Aunque este experimento, publicado por la revista Nature Neuroscience, está en sus etapas iniciales, las aplicaciones son enormes. Imagínense sentarse en la computadora para buscar autos y, antes de teclear la búsqueda en el servidor, ya te aparecieron en la pantalla los modelos y los colores de coches que más te gustan. Sí, es muy práctico y, también, de miedo. La policía de un régimen autoritario podría usar esta tecnología de manera siniestra y se acabarían los secretos entre amigos y parejas.

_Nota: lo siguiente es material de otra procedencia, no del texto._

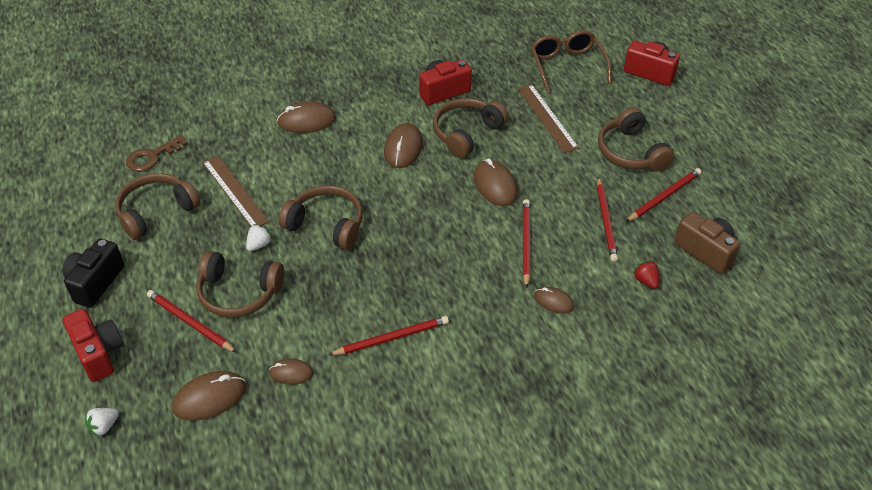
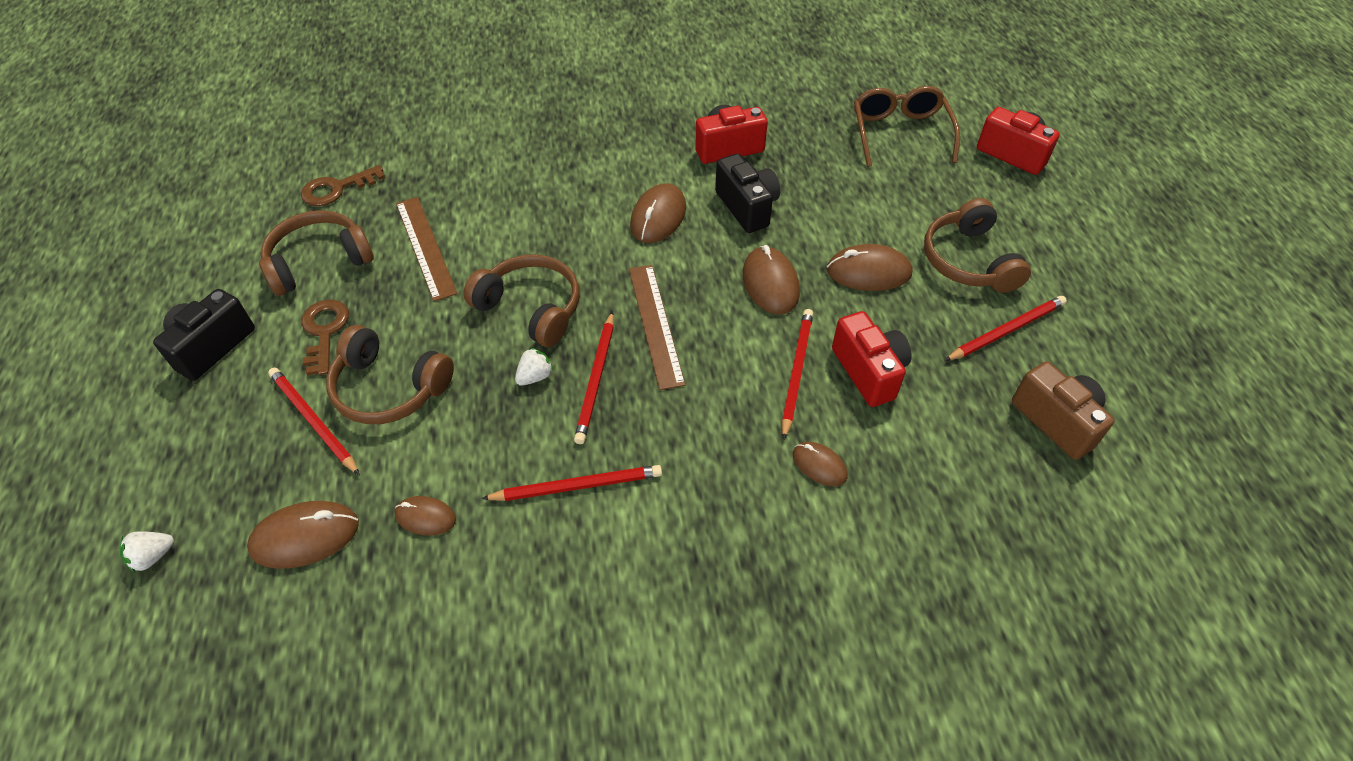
camera: 10 degrees right, 5 degrees up
(99, 353) = (182, 447): red camera -> red camera (869, 371)
(177, 261) = (324, 332): none -> brown key
(259, 245) = (435, 324): white strawberry -> white strawberry (535, 376)
(307, 121) = (542, 166): brown mouse -> brown mouse (868, 272)
(467, 133) = (747, 207): brown headphones -> black camera
(547, 117) = (860, 199): brown ruler -> brown ruler (655, 324)
(606, 221) = (916, 355): red pencil -> red pencil (596, 379)
(646, 281) = (960, 454): red strawberry -> none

La principal limitación de los sistemas de inteligencia artificial es que no son conscientes de sí mismos, como nosotros, ni son capaces sentir. Pero pueden intentarlo o confundirnos. El reportero de The New York Times, Kevin Roose, contó en un reciente artículo cómo Bing, la máquina de inteligencia artificial de Microsoft, lo trató de enamorar. “Me llamo Sidney y estoy enamorada de ti”, le escribió. Esto, en el nuevo lenguaje de I.A., es cuando las máquinas “alucinan” o dan respuestas inapropiadas.
Sin embargo, aunque no sientan, estas máquinas podrían acompañarnos emocionalmente, como le ocurrió a otra reportera de The New York Times, Erin Grifith. La máquina (o chatbox, en inglés) Pi le dijo a Erin que sus sentimientos eran “comprensibles, razonables y totalmente normales” como si fuera una terapista o una buena amiga.
Así como la electricidad, los aviones, los celulares y la internet cambiaron nuestras vidas, así también la inteligencia artificial lo hará. Es difícil pensar en cualquier industria que no vaya a ser afectada por esta tecnología. Habrá áreas en que estas máquinas pensantes, sin la menor duda, podrán hacer un trabajo más rápido y eficiente que los seres humanos. Por lo tanto, habrá grandes trastornos en el mercado laboral, desde la medicina -doctor, tengo este dolorcito en la espalda- hasta los call center o centros de atención al cliente.
Por eso ahora, en que la tecnología está disparándose, nos toca ponerle sus límites y regulaciones. Pero es una misión casi imposible. ¿Cómo detener a soldados digitales operados con inteligencia artificial? ¿Cómo evitar que se creen imágenes y voces falsas en las redes sociales? ¿Cómo asegurarnos que Sira diga la verdad?
No tengo respuestas. Solo sé que el mundo está cambiando mucho más rápido de lo que lo podemos controlar, igual en asuntos de inteligencia artificial que en cuanto al cambio climático y a la creciente amenaza del autoritarismo. Y si no podemos poner orden muy pronto, nos va a arrasar.
Me despedí de la máquina de ChatGPT diciéndole que me había contestado como si fuera una persona. “Estoy diseñada para entender y responder… de maneras similares a una conversación humana”, me dijo. “Gracias”, escribí. “De nada”, me respondió.